El documental estrenado recientemente en Netflix sobre la ex primera dama de los Estados Unidos, Michelle Obama, ha reabierto un capítulo de la historia crudo y real de las décadas de los 60 y 70 en el país.

En una escena de Mi historia, Michelle Obama relata cómo, cuando era pequeña, se mudó con sus padres a un barrio, donde la mayor parte de la población era blanca. En el momento en el que familias negras se trasladaban a estas nuevas residencias, otras familias blancas huían de allí rápidamente.

«Lo que ocurría en los años 70 es que a medida que las familias negras comenzaban a mudarse a distintos vecindarios, las familias blancas eran ahuyentadas»

Este hecho, cuenta Obama, se refleja perfectamente en sus fotos escolares: en las primeras había más diversidad, mientras que, a medida que pasaron los años, la clase estaba compuesta mayoritariamente por alumnos afroestadounidenses.

 

«FUGA BLANCA» O «WHITE FLIGHT»

La ex primera dama relata como a la llegada de familias negras a estos vecindarios, la gente empezaba a temer que el valor de su casa perdiese valor y era animada por otras familias blancas a escapar del barrio.

Este traslado de blancos hacia los suburbios en los años 60 y 70 se denominó como la «fuga blanca»White flight» en inglés).

Como explican los expertos, este fenómeno no era meramente casual. El ambiente ya estaba impregnado desde hace años de políticas discriminatorias que influían poderosamente sobre la sociedad estadounidense.
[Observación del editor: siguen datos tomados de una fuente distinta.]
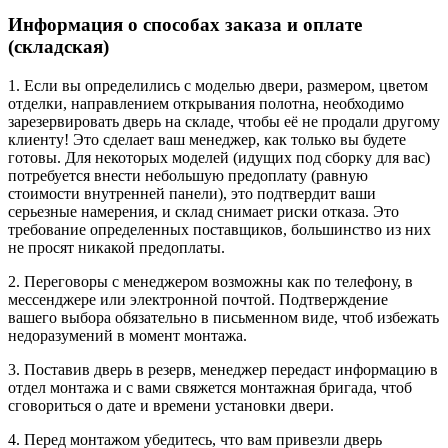
Информация о способах заказа и оплате
(складская)
1. Если вы определились с моделью двери, размером, цветом
отделки, направлением открывания полотна, необходимо
зарезервировать дверь на складе, чтобы её не продали другому
клиенту! Это сделает ваш менеджер, как только вы будете
готовы. Для некоторых моделей (идущих под сборку для вас)
потребуется внести небольшую предоплату (равную
стоимости внутренней панели), это подтвердит ваши
серьезные намерения, и склад снимает риски отказа. Это
требование определенных поставщиков, большинство из них
не просят никакой предоплаты.
2. Переговоры с менеджером возможны как по телефону, в
мессенджере или электронной почтой. Подтверждение
вашего выбора обязательно в письменном виде, чтоб избежать
недоразумений в момент монтажа.
3. Поставив дверь в резерв, менеджер передаст информацию в
отдел монтажа и с вами свяжется монтажная бригада, чтоб
сговориться о дате и времени установки двери.
4. Перед монтажом убедитесь, что вам привезли дверь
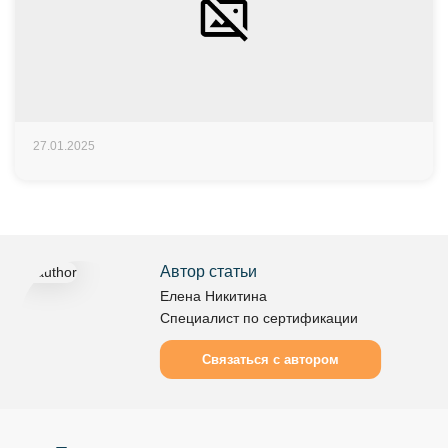
27.01.2025
Автор статьи
Елена Никитина
Специалист по сертификации
Связаться с автором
Era tan notable el deseo y la necesidad de segregar a la población, que entre 1935 y 1939, la Corporación federal de Préstamos a Propietarios de Viviendas diseñó mapas de las principales ciudades estadounidenses en las que se podían observar líneas rojas. Estas denominadas líneas de demarcación rojas tenían un propósito: señalar los barrios habitados por afroestadounidenses.

Como consecuencia, estas zonas se empobrecieron y se intensificó la división entre blancos y negros.

El Gobierno federal, por su parte, animaba esta dispersión e, incluso, llegó a impulsar programas de subsidios para acondicionar los suburbios a los que se mudaban las familias blancas y, además, se puso una condición: solo aptos para blancos.

 

DIVISIÓN, HASTA AHORA

Una de las consecuencias la muestra Michelle Obama en Mi historia al mostrar sus fotos en el colegio: la pérdida de la multiculturalidad.

Sin embargo, otros daños colaterales de esta situación los sufrieron la economía y la educación. Debido a la segregación, en los barrios de afroestadounidenses aumentaban los problemas económicos y, esto, también afectó a sus escuelas.

Según la organización EdBuild, los distritos escolares con mayoría de alumnos blancos reciben 23.000 millones más que aquellas zonas habitadas en su mayor parte por la comunidad negra.